Há uma primeira questão que tem a ver com aquilo que, suponho que todos partilhamos, é a necessidade de combater a fraude fiscal, a necessidade de obter os rendimentos legítimos que podem vir da fiscalidade e, Portugal tem tomado iniciativas a esse respeito que até tem dado resultado. A chamada “economia paralela” tem há muito tempo uma dimensão muito significativa, por definição é difícil quantificá-la com rigor, mas pelo menos todas as avaliações vão para a ideia de atingir os 25% da economia “subterrânea”, também assim chamada. É o que acontece em Portugal.

Esta tendência para os jogos, que já existe em Portugal, não é mais acentuada pelas pessoas nesta altura de crise?
As pessoas são atraídas pela sorte, mesmo quando sabem, calculem ou não, que a probabilidade de ganharem a lotaria ou o totoloto, é muito baixa. Por exemplo, a lotaria que é a típica e clássica forma de intervenção no jogo regulado pelo Estado, independentemente dessa probabilidade, porque é que não há-de acontecer a mim? E depois há outra coisa. Se todos os meus rendimentos baixam, se o futuro é negro, se eu estou em situação de grande dificuldade, eu tendo a apostar na sorte. O que é que eu vou fazer? Outra hipótese é ir roubar. Ora bem, tem-se verificado que há um crescimento de todo o tipo de jogo na sociedade portuguesa…

E, certamente, o Governo também não ficou alheio a esse aspecto?
Eu suponho que o Governo, os responsáveis, terão apostado nisso. Se calhar, do ponto de vista prático, apostaram bem porque ao que parece há um grande sucesso.

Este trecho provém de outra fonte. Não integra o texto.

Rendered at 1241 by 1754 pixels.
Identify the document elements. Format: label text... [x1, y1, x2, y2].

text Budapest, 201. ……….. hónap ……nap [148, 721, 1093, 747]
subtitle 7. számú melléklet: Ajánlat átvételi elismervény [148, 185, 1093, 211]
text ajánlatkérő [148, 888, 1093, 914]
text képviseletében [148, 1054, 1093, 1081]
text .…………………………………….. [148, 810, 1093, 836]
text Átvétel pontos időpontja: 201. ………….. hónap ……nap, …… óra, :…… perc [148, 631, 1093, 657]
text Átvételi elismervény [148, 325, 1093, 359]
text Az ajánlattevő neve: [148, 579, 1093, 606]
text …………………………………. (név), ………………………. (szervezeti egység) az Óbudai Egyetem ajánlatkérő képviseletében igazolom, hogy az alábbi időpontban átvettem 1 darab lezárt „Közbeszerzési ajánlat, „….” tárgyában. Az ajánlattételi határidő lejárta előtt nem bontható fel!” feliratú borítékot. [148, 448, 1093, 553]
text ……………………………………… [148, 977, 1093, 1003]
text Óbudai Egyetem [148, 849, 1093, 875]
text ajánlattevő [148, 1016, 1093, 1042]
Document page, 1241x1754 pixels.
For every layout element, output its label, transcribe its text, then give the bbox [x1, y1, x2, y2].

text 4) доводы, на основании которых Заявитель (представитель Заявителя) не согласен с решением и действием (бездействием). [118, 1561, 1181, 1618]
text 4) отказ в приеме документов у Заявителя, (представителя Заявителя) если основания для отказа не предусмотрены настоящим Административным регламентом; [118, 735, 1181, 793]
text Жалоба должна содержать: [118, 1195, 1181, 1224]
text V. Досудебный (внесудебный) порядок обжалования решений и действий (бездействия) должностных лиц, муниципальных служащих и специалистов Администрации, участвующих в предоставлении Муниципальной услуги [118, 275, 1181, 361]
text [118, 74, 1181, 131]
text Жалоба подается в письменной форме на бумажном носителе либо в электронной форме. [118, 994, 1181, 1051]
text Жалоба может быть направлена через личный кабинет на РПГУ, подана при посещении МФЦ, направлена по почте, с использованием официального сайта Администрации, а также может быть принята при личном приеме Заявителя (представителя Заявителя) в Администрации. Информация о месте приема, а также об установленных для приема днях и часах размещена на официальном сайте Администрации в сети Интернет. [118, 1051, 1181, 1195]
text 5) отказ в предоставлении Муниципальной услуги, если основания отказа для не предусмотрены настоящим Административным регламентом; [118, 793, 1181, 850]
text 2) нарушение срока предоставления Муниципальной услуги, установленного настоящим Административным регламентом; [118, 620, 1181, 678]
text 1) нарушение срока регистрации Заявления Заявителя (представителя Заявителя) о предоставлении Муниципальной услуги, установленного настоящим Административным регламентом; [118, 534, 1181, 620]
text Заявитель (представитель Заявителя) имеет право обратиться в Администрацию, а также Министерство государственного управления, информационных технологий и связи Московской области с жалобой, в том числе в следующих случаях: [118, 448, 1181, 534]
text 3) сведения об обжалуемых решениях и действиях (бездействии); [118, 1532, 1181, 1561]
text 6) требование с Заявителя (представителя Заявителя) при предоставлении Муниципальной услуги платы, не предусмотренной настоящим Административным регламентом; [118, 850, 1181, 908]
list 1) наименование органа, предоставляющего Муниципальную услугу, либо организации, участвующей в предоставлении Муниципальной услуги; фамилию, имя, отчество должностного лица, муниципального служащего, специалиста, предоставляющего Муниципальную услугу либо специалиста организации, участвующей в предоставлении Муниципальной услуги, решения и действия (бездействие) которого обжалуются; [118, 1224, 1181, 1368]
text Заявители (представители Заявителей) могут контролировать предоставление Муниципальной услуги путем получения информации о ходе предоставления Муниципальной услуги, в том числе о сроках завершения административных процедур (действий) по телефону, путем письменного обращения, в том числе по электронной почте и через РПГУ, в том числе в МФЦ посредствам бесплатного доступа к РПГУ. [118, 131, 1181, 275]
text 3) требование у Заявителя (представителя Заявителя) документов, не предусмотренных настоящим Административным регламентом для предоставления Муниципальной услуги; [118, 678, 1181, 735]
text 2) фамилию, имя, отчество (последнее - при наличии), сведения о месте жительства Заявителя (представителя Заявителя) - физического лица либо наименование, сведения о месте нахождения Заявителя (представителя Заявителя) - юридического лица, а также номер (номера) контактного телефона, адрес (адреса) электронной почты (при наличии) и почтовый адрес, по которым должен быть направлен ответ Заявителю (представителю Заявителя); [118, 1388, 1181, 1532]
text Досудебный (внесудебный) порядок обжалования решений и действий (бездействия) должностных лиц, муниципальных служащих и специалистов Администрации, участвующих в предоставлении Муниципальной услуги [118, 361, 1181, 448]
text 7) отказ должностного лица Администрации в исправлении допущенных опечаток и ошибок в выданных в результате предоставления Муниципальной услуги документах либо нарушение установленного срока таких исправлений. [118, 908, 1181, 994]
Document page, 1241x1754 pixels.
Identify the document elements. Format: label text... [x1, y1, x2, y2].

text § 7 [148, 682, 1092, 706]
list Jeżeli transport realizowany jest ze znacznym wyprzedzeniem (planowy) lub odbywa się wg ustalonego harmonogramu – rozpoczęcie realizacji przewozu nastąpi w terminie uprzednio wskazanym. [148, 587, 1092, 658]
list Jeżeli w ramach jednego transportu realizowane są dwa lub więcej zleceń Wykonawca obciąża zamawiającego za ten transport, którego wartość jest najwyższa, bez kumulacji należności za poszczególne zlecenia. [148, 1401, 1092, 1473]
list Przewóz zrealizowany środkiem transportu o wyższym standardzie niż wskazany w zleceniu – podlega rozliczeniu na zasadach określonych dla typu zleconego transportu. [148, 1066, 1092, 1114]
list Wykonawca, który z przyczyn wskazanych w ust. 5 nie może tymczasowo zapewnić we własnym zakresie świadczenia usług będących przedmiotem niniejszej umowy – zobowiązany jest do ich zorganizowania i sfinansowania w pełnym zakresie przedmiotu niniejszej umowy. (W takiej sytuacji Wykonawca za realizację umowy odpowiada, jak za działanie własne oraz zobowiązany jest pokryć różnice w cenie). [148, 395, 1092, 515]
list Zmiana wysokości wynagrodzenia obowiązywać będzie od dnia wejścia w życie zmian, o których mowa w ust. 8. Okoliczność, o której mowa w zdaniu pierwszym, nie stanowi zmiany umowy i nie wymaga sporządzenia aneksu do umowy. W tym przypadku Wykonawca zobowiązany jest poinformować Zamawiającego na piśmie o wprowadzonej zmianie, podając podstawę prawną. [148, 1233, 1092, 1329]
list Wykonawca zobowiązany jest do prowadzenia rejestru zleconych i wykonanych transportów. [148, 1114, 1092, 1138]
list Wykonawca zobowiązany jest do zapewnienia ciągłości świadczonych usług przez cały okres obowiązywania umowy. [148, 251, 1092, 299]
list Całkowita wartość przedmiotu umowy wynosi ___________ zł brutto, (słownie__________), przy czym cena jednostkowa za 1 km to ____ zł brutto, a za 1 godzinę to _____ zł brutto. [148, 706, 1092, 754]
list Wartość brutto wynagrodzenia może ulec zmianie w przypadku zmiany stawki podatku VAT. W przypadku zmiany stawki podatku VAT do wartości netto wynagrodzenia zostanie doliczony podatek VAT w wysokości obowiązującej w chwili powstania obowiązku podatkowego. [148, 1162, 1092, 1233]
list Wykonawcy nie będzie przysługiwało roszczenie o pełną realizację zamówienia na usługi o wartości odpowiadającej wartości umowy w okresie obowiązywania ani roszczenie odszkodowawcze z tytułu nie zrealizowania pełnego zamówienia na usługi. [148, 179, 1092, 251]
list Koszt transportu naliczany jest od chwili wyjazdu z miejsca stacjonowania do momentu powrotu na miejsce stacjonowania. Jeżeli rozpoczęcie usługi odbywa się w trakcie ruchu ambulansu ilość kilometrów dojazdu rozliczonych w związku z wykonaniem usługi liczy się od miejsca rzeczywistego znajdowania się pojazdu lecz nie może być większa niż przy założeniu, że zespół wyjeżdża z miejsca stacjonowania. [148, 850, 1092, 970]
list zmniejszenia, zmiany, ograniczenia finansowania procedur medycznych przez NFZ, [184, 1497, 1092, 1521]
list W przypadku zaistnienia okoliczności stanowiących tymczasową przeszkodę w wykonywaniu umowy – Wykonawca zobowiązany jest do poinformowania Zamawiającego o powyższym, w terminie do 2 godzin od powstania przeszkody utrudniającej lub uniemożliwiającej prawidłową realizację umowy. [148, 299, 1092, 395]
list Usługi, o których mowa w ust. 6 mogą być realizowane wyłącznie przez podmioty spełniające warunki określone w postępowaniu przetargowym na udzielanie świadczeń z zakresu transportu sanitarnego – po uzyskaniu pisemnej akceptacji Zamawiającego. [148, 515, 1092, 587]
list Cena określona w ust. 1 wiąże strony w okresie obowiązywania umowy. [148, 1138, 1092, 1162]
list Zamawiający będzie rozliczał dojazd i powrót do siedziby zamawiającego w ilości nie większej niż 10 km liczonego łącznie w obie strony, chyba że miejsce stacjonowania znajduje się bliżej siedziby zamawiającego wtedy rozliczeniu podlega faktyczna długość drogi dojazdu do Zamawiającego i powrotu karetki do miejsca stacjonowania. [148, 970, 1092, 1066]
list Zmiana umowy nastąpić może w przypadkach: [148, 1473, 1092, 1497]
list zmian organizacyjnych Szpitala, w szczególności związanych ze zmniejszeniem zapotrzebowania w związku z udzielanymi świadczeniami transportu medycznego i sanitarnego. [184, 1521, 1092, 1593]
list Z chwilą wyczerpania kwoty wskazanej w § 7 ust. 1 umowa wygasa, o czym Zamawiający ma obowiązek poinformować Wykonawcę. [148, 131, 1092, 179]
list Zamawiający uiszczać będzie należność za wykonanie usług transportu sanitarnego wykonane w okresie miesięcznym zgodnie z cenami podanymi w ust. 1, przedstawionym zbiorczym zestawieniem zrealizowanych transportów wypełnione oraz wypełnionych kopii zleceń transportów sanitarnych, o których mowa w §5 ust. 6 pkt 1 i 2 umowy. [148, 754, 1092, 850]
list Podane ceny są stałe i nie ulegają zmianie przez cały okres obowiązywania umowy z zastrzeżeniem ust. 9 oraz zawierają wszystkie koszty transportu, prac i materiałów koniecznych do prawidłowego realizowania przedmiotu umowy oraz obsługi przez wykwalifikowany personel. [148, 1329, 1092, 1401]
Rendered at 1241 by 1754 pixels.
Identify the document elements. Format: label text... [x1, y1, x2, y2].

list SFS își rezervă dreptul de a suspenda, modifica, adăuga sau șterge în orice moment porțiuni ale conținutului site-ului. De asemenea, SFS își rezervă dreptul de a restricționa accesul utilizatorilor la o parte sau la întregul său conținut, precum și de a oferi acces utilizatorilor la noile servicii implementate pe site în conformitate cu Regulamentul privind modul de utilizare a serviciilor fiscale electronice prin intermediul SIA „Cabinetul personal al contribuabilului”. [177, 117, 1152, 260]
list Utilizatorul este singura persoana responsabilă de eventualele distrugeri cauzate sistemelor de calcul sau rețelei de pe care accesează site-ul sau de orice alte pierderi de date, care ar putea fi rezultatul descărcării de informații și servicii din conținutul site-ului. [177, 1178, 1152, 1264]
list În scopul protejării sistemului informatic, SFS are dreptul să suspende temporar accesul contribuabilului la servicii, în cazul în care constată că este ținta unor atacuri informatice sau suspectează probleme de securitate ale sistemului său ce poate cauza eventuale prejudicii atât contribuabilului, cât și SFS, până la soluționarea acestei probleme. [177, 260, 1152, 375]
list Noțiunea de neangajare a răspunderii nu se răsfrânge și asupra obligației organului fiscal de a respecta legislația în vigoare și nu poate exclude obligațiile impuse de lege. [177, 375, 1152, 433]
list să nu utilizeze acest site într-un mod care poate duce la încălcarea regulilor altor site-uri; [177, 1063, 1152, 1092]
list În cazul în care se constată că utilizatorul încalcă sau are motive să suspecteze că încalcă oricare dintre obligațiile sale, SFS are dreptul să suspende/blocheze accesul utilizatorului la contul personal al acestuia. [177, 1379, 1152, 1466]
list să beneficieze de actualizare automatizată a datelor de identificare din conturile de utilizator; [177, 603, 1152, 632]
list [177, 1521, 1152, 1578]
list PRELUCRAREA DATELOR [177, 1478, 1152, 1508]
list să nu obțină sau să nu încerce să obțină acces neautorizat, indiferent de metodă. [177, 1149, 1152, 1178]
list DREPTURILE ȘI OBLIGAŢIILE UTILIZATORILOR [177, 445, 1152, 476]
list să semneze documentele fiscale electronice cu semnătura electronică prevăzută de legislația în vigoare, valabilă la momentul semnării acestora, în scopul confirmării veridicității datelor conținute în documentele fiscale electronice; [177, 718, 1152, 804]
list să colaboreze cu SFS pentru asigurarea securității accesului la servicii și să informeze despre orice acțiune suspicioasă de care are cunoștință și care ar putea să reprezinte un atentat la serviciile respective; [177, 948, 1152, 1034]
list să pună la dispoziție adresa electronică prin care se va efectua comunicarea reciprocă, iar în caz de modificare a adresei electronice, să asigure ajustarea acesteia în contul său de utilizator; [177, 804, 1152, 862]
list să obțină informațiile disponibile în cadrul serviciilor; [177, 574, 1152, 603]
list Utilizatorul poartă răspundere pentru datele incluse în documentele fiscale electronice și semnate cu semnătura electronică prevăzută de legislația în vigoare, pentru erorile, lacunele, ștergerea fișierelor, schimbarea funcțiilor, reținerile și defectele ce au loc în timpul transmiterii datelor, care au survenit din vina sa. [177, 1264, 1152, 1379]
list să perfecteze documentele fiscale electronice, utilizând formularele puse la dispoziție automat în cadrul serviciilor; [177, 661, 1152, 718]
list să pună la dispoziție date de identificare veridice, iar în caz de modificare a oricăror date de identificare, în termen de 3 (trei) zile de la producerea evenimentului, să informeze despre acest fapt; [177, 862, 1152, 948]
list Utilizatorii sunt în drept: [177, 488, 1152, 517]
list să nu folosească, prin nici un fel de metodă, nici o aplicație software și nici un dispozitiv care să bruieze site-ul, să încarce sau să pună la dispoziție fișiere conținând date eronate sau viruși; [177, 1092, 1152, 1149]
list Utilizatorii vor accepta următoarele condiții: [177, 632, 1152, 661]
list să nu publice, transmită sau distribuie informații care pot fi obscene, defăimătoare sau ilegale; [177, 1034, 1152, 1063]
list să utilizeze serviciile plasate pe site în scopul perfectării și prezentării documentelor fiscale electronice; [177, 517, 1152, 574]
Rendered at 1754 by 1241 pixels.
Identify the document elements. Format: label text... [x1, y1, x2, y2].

Mas, faz sentido esta medida?
Eu acho que a medida não faz sentido e acho que até é ofensiva para as pessoas. Então “Audis” para quem está em situação de dificuldade? Pode acontecer que um Audi vá parar a um milionário, mas se for é mais do mesmo. Suponha que sai a alguém da chamada classe média/baixa. O que é que eu faço com um Audi? Eu não tenho dinheiro para o sustentar. Então porquê isto? Aproveitando uma maré de descontentamento e dificuldade muito grave da situação dos portugueses, a meu ver, é ofensivo, inaceitável e não é necessário. Há outras formas que permitem que esse controlo se faça de uma forma efectiva e, independentemente do sucesso, imagino grande da medida, é natural que as pessoas correspondam, mas os resultados perversos e a visibilidade pública deste tipo de situações e de expediente não me parece que possa ser positiva.